Tried to get one last year but our machine didn't come in until late winter. Subbed and then Dropped accounts that needed it, and just picked up a dandy this week to use it on again. 

Would entertain a 6-11, 7-12, or a 8-13. Live edge probably out of our budget for this year.
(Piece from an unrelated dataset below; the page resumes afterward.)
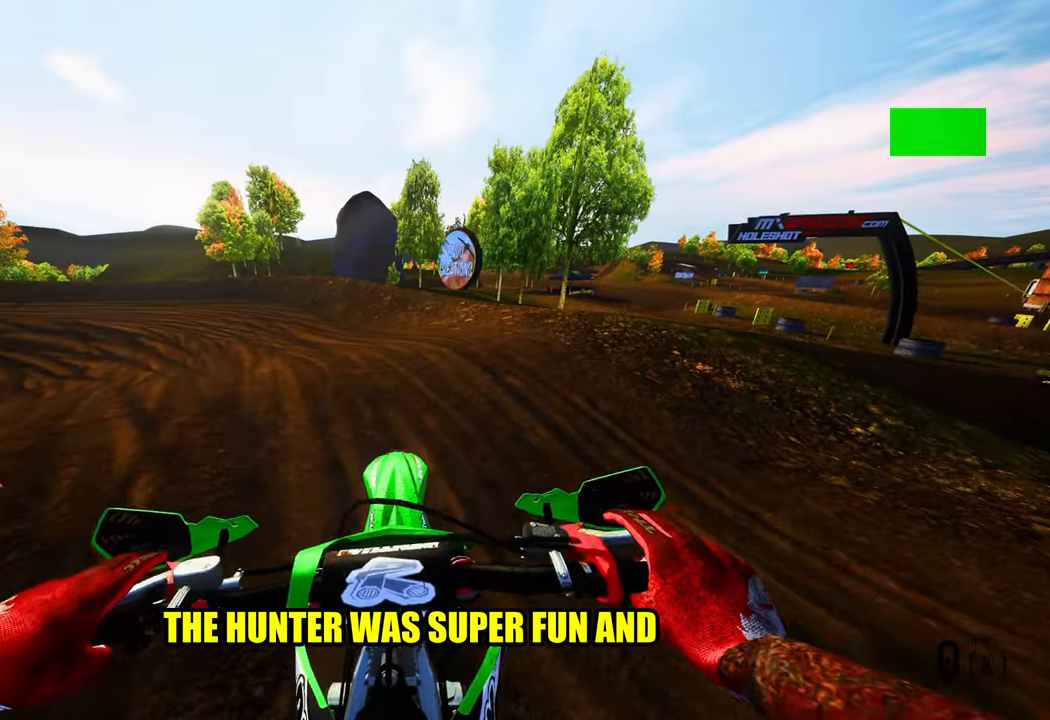
{"buttons": ["R2"], "left_stick": "up-left", "right_stick": "up", "events": []}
Also could be open to a HLA.


----------



## ponyboy (Dec 19, 2006)

https://cleveland.craigslist.org/grd/d/degelman-speedblade-15/6746884335.html


----------



## kid28 (Nov 27, 2013)

Anyone have experience with how one scrapes?


----------



## John_DeereGreen (Jan 2, 2011)

Not sure if they’ve modified them, but as of the last new one I saw, they don’t have a trip edge or anything to protect the plow/machine/operator.


----------



## kid28 (Nov 27, 2013)

That’s what I thought, that’s what worries me about really anything but a Metal Pless.


----------



## John_DeereGreen (Jan 2, 2011)

HLA has trip edge too.


----------



## kid28 (Nov 27, 2013)

Alright, think I've found a couple potential ones. Would a used 626-11 metal pless be too small? ($2700.00) The accounts this will be used on are zero tolerance so were never pushing a large amount. Or I can get a brand new HLA snowing 7/12 or 8-13 for 6200-7000


----------



## John_DeereGreen (Jan 2, 2011)

A 7-12 is the perfect fit. 6-11 is a touch small especially if it’s going to be constantly plowing. It’ll be tippy with an 8-13.


----------